A coalition of unions, socialists, and farmers convinced La Follette to run for president in 1924 as an independent progressive. During the campaign, La Follette called for government takeover of the railroads, elimination of private utilities, workers’ right to organize unions, easier credit for farmers, outlawing of child labor, stronger protection for civil liberties, an end to US imperialism in Latin America, and a requirement for a plebiscite before any president could declare war. He promised to “break the combined power of the private monopoly system over the political and economic life of the American people” and decried “any discrimination between races, classes, and creeds”—far ahead of most political figures.
La Follette won almost 5 million votes (about one-sixth of the popular vote). He came in first in Wisconsin and second in eleven Western states and won working-class districts of major cities. Since then, no radical candidate for president has ever won that many votes. Less than a year later, in June 1925, the seventy-year-old La Follette died of a heart attack.
Not only did La Follette forge a popular labor-farmer alliance, but his legacy also included the many activists who worked in his campaigns and whose work and ideas shaped American politics for many decades. Harold Ickes Sr., an influential adviser to La Follette’s 1924 campaign, became part of Franklin D. Roosevelt’s inner circle and a major architect of the New Deal. In 1964, only two US senators—Democrat Ernest Gruening of Alaska and Republican Wayne Morse of Oregon—courageously voted against the Gulf of Tonkin Resolution, which Lyndon B. Johnson used to get the authority to take military action in Vietnam without a declaration of war. Gruening, a one-time editor of The Nation, had served as spokesman for La Follette’s 1924 campaign. Morse was a Wisconsin native, born in 1900, who told Time magazine in 1956 that his fondest memory as a young man was lapping up liberal philosophy “at the feet of the great Robert La Follette Sr.”

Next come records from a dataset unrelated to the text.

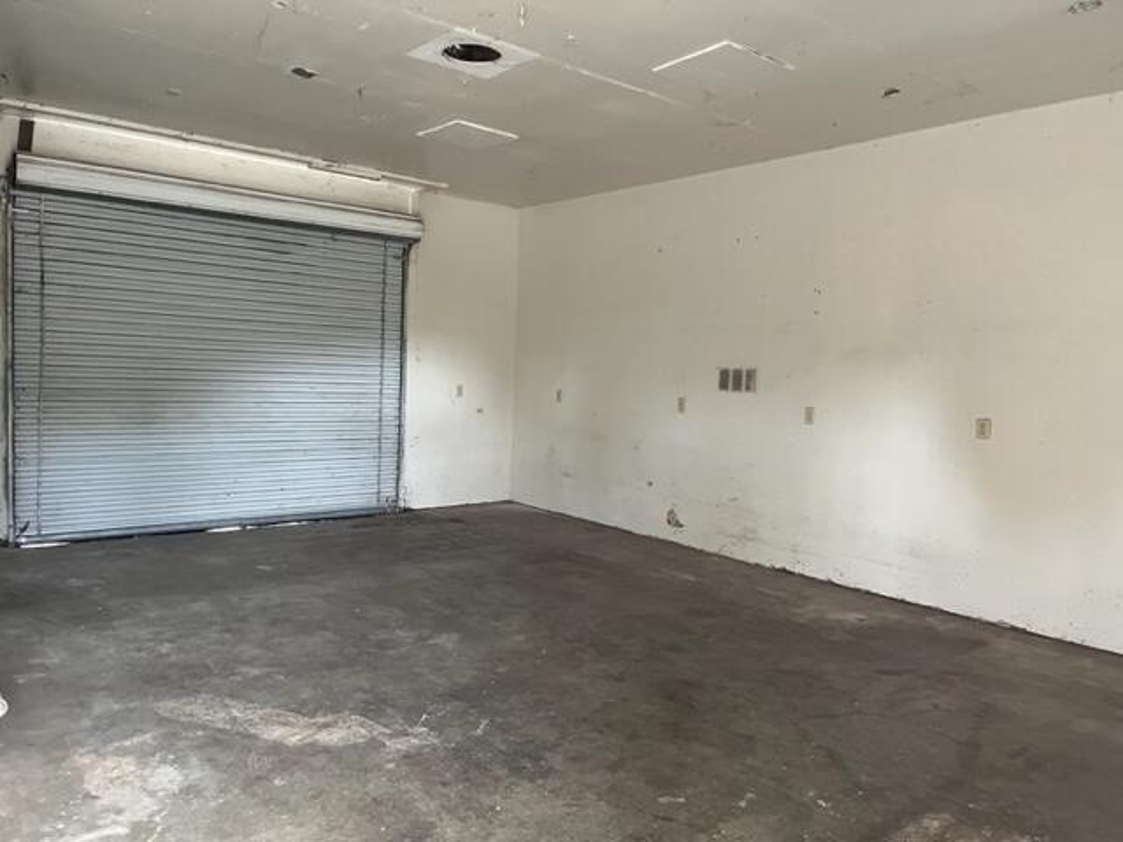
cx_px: 562
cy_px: 421
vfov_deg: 53.1
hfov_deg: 67.3
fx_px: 843
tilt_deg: -4.4
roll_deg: -2.2
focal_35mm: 26
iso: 500
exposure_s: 1/60
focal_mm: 5.1
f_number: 1.6
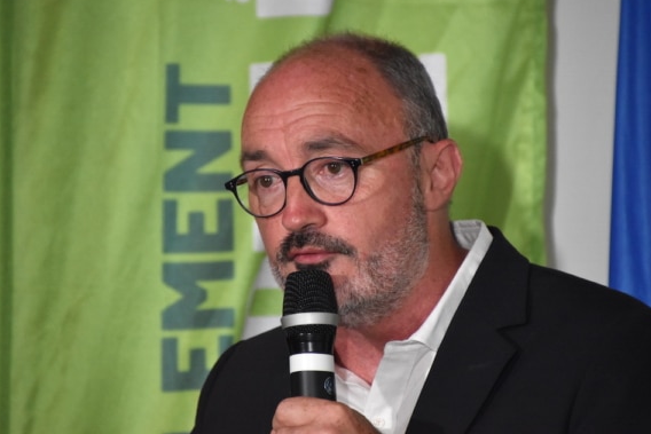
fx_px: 8591
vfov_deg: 2.9
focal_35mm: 475
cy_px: 223
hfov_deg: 4.3
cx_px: 343
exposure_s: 1/500
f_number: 6.3
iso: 4000
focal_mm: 300
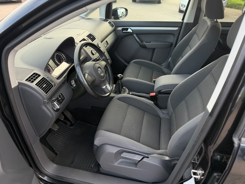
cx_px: 122
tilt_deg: -34.0
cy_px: 92
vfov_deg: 56.8
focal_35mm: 24
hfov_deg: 71.6
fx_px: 170
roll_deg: -0.4
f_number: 1.78
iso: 200
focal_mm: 6.76
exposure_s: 1/152
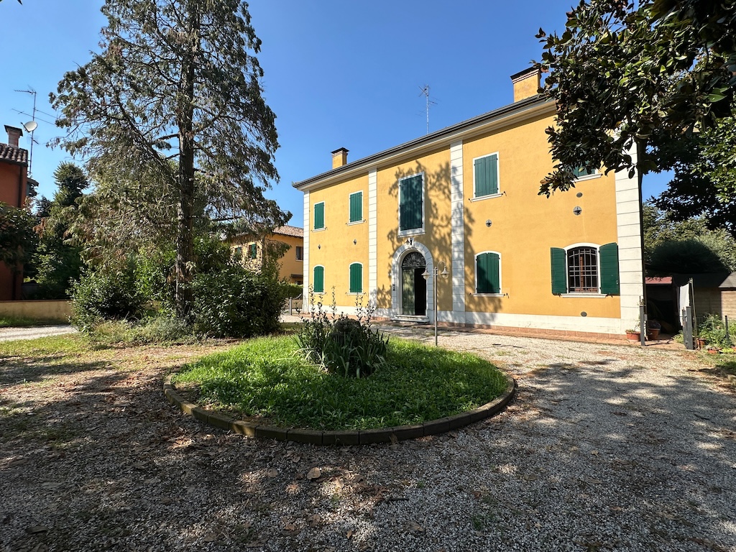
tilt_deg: +2.4
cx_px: 368
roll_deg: -2.1
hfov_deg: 102.1
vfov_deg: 85.7
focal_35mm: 14
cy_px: 276
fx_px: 298
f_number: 2.2
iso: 50
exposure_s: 1/1715
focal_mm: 2.22
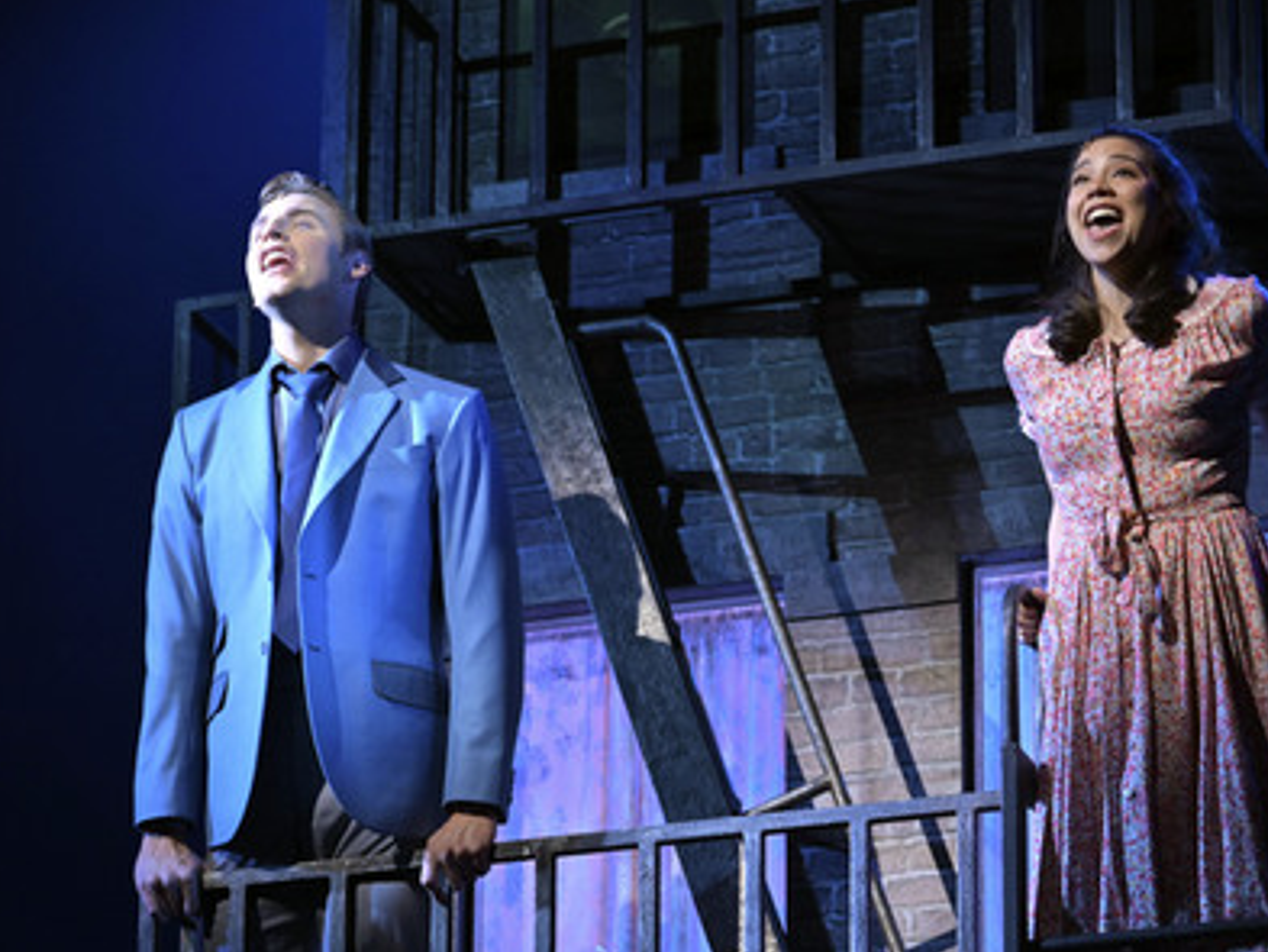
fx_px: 6266
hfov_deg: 11.6
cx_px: 676
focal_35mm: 171
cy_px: 471
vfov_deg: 8.7
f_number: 5.3
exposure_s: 1/100
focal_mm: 155
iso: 1600
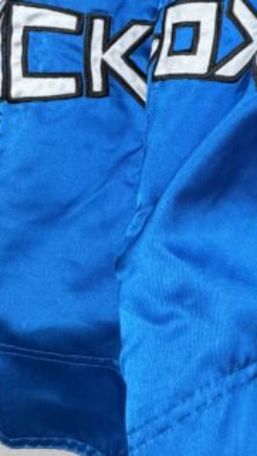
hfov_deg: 24.8
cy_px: 51
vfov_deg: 47.7
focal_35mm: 38
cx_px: 375
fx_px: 460
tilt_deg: -75.8
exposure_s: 1/100
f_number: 2.2
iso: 200
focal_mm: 2.22
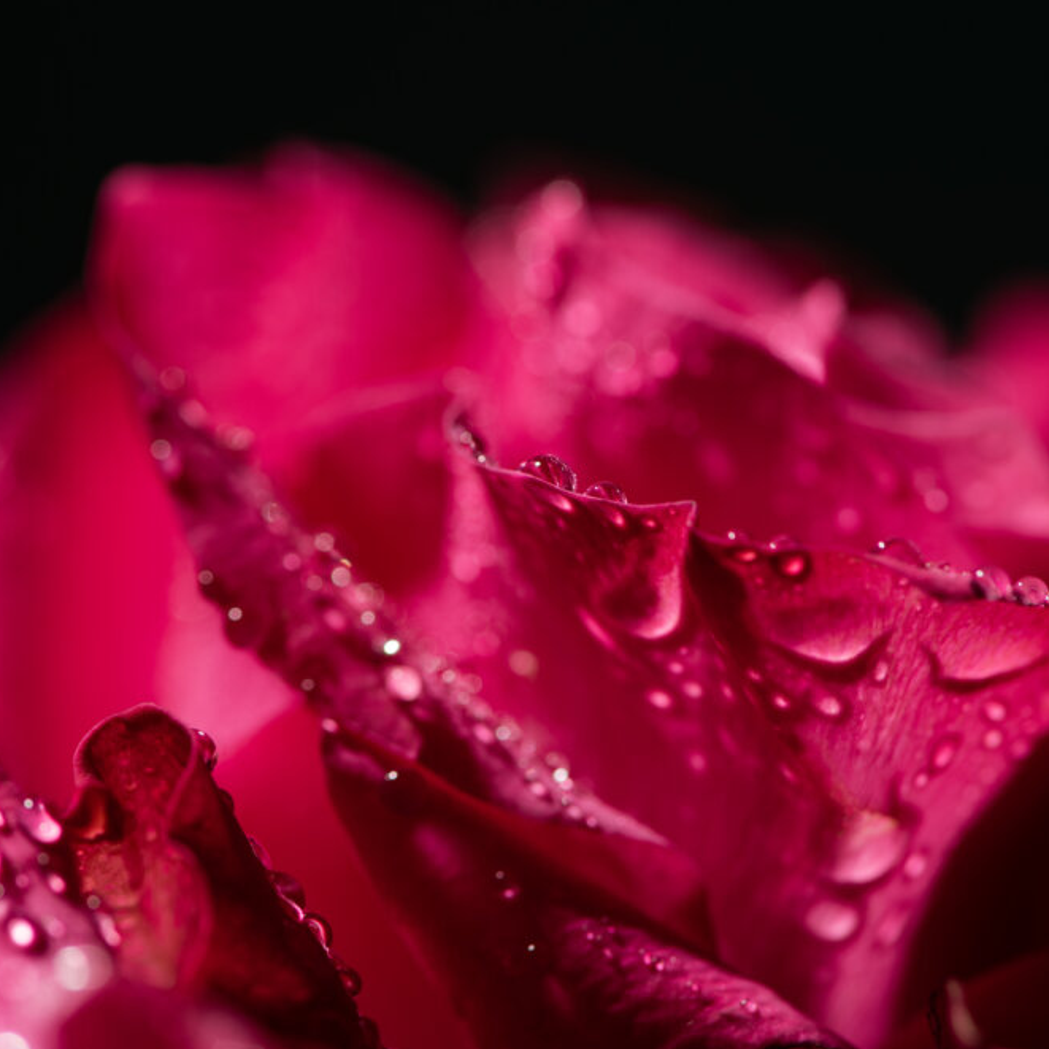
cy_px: 523
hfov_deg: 12.9
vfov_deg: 12.9
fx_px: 4628
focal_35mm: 135
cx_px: 492
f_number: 9
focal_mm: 105
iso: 100
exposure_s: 1/160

In 2011, Wisconsinites organized a mass movement to protest Republican governor Scott Walker’s steep budget cuts and attacks on workers’ collective bargaining rights. At rallies and in the media, many protesters invoked the memory of a previous Republican governor who made Wisconsin a laboratory for progressive reform and whose bust stands in front of the state capitol building. Under La Follette, columnist Bill Wineke wrote in 2011, Wisconsin had “championed the rights of working people and upheld the dignity of the unfortunate.”